Clouds	Temperature	Humidity	Wind	Weather
clear	cold	high	strong	snow
clear	hot	high	weak	rain
cloudy	cold	high	strong	snow
clear	mild	high	strong	sun
clear	mild	normal	strong	sun
cloudy	cold	normal	weak	snow
overcast	cold	low	weak	sun
cloudy	mild	high	strong	rain
cloudy	cold	low	strong	snow
clear	mild	low	strong	sun
clear	hot	low	weak	snow
clear	mild	low	weak	sun
overcast	cold	normal	strong	snow
cloudy	cold	high	weak	rain
overcast	hot	normal	strong	sun
cloudy	hot	normal	weak	rain
clear	hot	normal	weak	rain
cloudy	mild	normal	weak	sun
overcast	mild	high	weak	rain
overcast	hot	low	strong	sun

Beim OneR-Algorithmus untersucht man bei jedem Attribut (Wolken, Temperatur, Luftfeuchtigkeit, Wind) einzeln, ob man damit eine möglichst gute Wettervoraussage machen kann. (Daher der Name One-Rule, abgekürzt OneR.) Für jedes Attribut bestimmt man eine Fehlerquote ein und wählt dann am Schluss für die Wettervoraussage dasjenige Attribut mit der kleinsten Fehlerquote.

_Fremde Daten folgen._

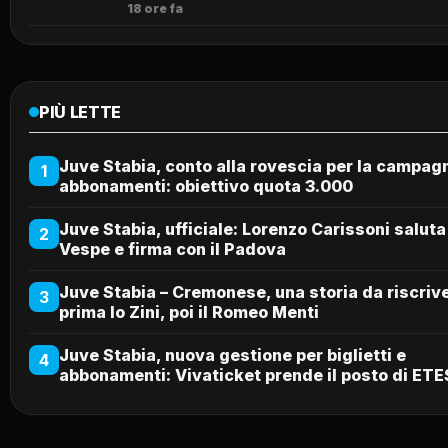
18 ore fa
PIÙ LETTE
Juve Stabia, conto alla rovescia per la campag
1
abbonamenti: obiettivo quota 3.000
Juve Stabia, ufficiale: Lorenzo Carissoni saluta
2
Vespe e firma con il Padova
Juve Stabia – Cremonese, una storia da riscriv
3
prima lo Zini, poi il Romeo Menti
Juve Stabia, nuova gestione per biglietti e
4
abbonamenti: Vivaticket prende il posto di ETE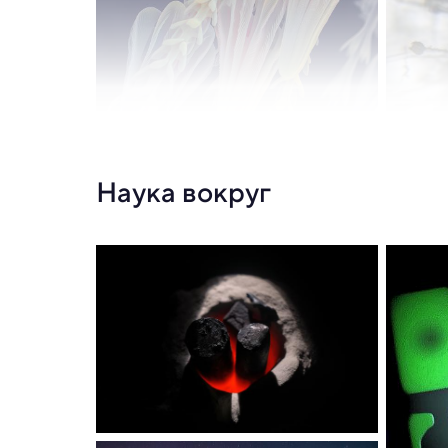
Наука вокруг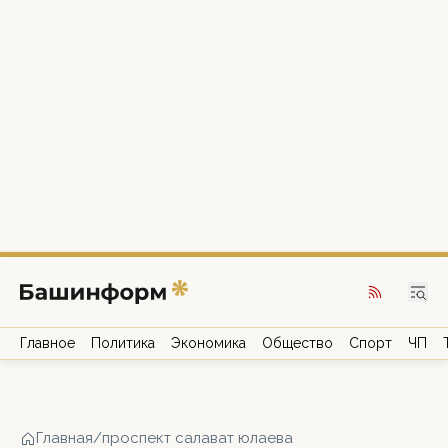
Главное
Политика
Экономика
Общество
Спорт
ЧП
Главная
/
проспект салават юлаева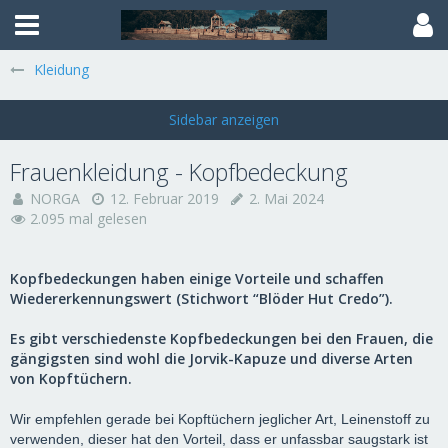
Kleidung
Frauenkleidung - Kopfbedeckung
NORGA
12. Februar 2019
2. Mai 2024
2.095 mal gelesen
Kopfbedeckungen haben einige Vorteile und schaffen
Wiedererkennungswert (Stichwort “Blöder Hut Credo”).
Es gibt verschiedenste Kopfbedeckungen bei den Frauen, die
gängigsten sind wohl die Jorvik-Kapuze und diverse Arten
von Kopftüchern.
Wir empfehlen gerade bei Kopftüchern jeglicher Art, Leinenstoff zu
verwenden, dieser hat den Vorteil, dass er unfassbar saugstark ist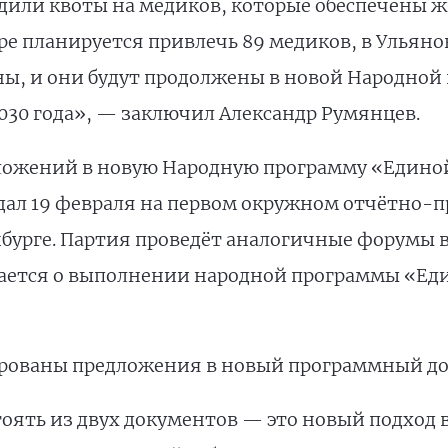
дили квоты на медиков, которые обеспечены 
е планируется привлечь 89 медиков, в Ульянов
, и они будут продолжены в новой Народной 
030 года», — заключил Александр Румянцев.
ложений в новую Народную программу «Единой
дал 19 февраля на первом окружном отчётно-
нбурге. Партия проведёт аналогичные форумы в
ается о выполнении народной программы «Еди
ированы предложения в новый программный до
оять из двух документов — это новый подход в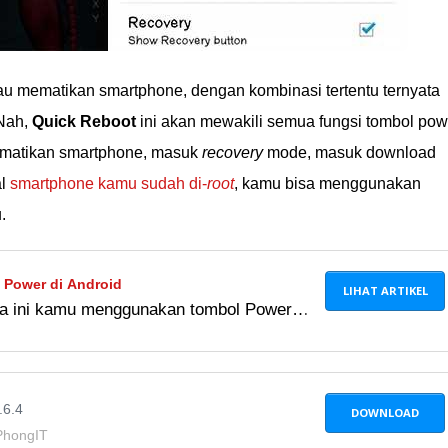
u mematikan smartphone, dengan kombinasi tertentu ternyata
 Nah,
Quick Reboot
ini akan mewakili semua fungsi tombol pow
ematikan smartphone, masuk
recovery
mode, masuk download
al
smartphone kamu sudah di-
root
, kamu bisa menggunakan
.
 Power di Android
LIHAT ARTIKEL
ma ini kamu menggunakan tombol Power
tau mematikan smartphone, mungkin 8
ini tidak kamu ketahui.
.6.4
DOWNLOAD
PhongIT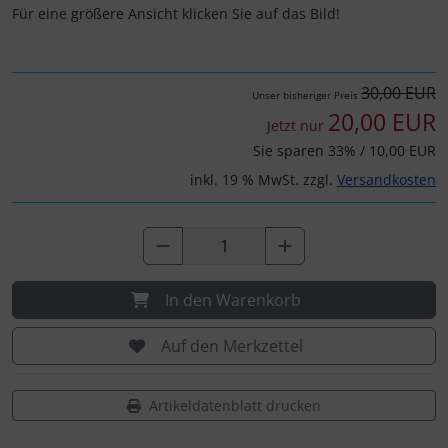
IMPACTFOAM
Personalisierte Produkte
Für eine größere Ansicht klicken Sie auf das Bild!
Instrumente
Schlüsselanhänger
30,00 EUR
Unser bisheriger Preis
Mückenputzer
Schmuck
20,00 EUR
Jetzt nur
Sie sparen 33% / 10,00 EUR
Navigation
Taschen
inkl. 19 % MwSt. zzgl.
Versandkosten
Reifen, Schläuche und Co.
Thermikhüte
Sauerstoff, Gas und Feuer
3D Reliefkarten
In den Warenkorb
Schläuche, Verbinder....
Auf den Merkzettel
Schrauben, Muttern & Co.
Artikeldatenblatt drucken
Schutz und Pflege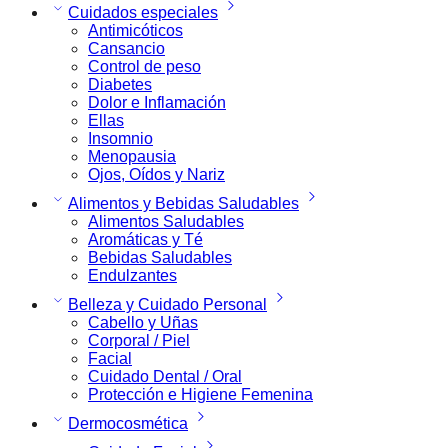
Cuidados especiales
Antimicóticos
Cansancio
Control de peso
Diabetes
Dolor e Inflamación
Ellas
Insomnio
Menopausia
Ojos, Oídos y Nariz
Alimentos y Bebidas Saludables
Alimentos Saludables
Aromáticas y Té
Bebidas Saludables
Endulzantes
Belleza y Cuidado Personal
Cabello y Uñas
Corporal / Piel
Facial
Cuidado Dental / Oral
Protección e Higiene Femenina
Dermocosmética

Voraussage mit einem einzelnen Attribut

Wir wählen ein bestimmtes Attribut aus, beispielsweise die Luftfeuchtigkeit und bestimmen dann für jeden Wahl des Wert des Attributs tief, normal, hoch die Zahl der Instanzen für jede Wetterlage. Anders gesagt, wir untersuchen für eine tiefe, dann für eine normale und dann für eine hohe Luftfeuchtigkeit wie oft dies zu im Trainings-Set zu Sonnig, Regenfall, Schneefall geführt hat.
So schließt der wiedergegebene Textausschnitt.